On Thu, Aug 11, 2016 at 9:16 PM, Dave Chinner <david@...morbit.com> wrote:
>
> That's why running aim7 as your "does the filesystem scale"
> benchmark is somewhat irrelevant to scaling applications on high
> performance systems these days

Yes, don't get me wrong - I'm not at all trying to say that AIM7 is a
good benchmark. It's just that I think what it happens to test is
still meaningful, even if it's not necessarily in any way some kind of
"high performance IO" thing.

There are probably lots of other more important loads, I just reacted
to Christoph seeming to argue that the AIM7 behavior was _so_ broken
that we shouldn't even care. It's not _that_ broken, it's just not
about high-performance IO streaming, it happens to test something else
entirely.

We've actually had AIM7 occasionally find other issues just because
some of the things it does is so odd.

Iirc it has a fork test that doesn't execve (very unusual - you'd
generally use threads if you care about performance), and that has
shown issues with our anon_vma scaling before anything else did.

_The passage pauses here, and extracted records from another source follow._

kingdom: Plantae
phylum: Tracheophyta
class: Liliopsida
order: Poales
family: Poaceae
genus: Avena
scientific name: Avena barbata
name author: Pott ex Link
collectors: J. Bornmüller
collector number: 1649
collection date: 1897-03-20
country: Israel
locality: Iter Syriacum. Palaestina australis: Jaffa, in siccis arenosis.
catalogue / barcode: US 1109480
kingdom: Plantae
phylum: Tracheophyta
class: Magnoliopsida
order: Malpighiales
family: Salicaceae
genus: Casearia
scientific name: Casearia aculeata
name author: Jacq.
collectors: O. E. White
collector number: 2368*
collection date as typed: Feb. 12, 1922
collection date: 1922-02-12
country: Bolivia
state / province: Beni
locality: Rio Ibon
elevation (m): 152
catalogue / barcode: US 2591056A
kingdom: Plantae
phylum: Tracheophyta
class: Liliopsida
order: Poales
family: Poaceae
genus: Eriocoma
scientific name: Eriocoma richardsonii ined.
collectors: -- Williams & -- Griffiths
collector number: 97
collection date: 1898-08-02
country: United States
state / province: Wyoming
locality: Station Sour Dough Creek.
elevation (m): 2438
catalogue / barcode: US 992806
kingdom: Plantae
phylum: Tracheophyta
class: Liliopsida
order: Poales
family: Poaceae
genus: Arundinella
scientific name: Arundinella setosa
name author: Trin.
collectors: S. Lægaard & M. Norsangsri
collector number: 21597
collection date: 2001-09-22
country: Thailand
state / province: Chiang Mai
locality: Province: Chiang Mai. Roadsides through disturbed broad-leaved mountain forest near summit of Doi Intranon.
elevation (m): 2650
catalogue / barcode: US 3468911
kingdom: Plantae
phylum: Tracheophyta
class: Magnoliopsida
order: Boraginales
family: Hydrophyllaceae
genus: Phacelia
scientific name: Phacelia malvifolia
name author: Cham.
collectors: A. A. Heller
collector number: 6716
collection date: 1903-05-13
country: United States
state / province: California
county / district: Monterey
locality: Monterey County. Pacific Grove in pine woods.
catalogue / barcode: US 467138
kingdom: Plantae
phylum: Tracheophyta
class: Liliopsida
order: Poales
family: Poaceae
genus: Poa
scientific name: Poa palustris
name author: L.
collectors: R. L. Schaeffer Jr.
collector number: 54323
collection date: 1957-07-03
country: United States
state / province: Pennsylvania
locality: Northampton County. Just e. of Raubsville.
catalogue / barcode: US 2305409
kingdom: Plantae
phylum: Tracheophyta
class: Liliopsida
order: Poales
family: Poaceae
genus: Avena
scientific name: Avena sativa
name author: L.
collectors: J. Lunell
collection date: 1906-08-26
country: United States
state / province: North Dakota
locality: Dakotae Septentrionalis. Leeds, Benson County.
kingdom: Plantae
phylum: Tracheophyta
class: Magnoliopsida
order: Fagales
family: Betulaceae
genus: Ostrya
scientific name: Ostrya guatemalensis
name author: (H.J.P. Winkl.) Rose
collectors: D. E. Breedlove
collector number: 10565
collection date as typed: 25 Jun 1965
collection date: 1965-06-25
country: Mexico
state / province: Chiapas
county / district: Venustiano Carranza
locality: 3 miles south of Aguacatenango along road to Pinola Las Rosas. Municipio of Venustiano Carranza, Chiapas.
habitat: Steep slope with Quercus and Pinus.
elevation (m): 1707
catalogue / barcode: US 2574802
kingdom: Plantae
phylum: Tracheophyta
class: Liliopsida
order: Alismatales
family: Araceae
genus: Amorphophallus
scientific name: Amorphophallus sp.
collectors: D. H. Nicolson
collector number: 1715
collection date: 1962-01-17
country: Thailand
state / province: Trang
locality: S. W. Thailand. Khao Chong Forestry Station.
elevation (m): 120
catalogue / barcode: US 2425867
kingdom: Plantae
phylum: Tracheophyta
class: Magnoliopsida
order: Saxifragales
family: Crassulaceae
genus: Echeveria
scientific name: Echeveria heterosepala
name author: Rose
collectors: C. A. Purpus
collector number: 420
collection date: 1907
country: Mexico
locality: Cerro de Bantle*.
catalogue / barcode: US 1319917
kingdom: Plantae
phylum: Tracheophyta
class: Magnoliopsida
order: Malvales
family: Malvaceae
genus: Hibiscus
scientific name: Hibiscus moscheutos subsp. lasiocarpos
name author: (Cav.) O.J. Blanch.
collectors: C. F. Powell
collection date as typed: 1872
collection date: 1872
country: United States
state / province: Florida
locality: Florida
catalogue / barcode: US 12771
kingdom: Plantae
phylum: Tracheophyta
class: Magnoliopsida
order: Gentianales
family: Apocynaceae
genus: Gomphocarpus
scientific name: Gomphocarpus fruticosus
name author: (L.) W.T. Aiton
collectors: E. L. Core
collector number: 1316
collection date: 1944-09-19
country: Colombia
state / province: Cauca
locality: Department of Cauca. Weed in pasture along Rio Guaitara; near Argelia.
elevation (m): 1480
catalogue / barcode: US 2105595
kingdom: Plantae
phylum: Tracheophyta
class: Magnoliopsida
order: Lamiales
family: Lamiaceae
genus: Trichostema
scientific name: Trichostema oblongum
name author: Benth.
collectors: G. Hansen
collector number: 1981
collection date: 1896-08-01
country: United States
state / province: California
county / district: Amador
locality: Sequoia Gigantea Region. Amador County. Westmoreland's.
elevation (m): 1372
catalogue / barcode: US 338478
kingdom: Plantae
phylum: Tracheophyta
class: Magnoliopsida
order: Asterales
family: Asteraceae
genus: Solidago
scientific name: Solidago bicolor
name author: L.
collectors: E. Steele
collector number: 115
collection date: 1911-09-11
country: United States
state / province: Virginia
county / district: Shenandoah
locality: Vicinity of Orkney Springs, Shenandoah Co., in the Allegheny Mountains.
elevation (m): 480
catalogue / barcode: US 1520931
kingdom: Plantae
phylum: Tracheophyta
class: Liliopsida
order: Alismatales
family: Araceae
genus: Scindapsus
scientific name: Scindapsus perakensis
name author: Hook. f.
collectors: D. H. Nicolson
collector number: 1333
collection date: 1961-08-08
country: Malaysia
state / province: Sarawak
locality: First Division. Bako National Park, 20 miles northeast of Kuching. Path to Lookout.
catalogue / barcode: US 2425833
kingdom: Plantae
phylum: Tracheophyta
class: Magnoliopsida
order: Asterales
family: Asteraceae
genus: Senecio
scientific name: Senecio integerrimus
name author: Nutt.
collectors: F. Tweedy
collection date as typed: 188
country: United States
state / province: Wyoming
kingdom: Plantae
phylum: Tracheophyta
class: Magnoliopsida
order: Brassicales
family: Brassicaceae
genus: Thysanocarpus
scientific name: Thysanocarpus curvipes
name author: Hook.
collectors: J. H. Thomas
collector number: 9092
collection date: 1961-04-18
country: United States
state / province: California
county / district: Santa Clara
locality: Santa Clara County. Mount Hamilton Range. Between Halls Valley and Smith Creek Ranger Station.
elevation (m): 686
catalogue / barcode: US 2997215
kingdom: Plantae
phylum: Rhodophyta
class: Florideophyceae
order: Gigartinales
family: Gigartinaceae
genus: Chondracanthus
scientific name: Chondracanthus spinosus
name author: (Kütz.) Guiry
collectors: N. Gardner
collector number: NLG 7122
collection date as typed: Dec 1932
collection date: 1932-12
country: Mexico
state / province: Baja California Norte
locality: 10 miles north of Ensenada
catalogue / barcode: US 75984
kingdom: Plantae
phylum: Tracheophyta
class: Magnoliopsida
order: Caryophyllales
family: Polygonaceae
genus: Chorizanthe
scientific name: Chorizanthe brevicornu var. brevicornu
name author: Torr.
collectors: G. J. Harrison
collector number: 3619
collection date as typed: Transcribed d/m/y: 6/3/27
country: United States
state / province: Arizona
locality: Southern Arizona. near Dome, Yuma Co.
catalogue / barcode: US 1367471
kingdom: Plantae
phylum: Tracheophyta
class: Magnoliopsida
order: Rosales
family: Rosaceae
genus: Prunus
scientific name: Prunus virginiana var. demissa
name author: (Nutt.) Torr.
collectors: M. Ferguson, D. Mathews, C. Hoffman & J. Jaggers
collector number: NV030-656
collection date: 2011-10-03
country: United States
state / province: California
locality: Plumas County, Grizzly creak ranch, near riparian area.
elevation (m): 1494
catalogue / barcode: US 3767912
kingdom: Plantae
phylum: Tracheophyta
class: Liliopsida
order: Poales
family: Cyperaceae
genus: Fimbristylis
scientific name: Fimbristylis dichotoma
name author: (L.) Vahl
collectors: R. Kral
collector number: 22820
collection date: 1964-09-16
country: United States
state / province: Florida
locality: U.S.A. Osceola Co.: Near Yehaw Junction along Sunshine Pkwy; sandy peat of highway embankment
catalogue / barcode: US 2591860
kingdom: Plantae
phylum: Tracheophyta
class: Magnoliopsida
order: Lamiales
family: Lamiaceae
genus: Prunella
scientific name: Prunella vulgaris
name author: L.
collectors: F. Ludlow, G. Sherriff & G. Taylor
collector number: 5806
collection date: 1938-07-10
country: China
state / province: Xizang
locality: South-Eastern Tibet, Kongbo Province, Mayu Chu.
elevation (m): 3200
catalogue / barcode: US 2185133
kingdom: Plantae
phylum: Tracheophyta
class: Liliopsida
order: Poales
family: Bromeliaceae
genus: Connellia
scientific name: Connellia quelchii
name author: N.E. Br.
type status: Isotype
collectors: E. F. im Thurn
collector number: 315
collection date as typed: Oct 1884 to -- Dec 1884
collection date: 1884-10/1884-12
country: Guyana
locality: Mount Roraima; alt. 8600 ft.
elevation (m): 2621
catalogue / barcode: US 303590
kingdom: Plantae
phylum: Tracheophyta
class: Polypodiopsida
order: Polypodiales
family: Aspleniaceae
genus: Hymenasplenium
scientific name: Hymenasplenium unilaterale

I also seem to remember some odd pty open/close/ioctl subtest that
showed problems with some of the last remnants of the old BKL (the
test probably actually tested something else, but ended up choking on
the odd tty things).

So in general, I'm not a fan of AIM as a benchmark, but it actually
_has_ found lots of real issues because it tends to do things that
kernel developers think are insane.

And let's face it, user programs doing odd and not very efficient
things should be considered par for the course. We're never going to
get rid of insane user programs, so we might as well fix the
performance problems even when we say "that's just stupid".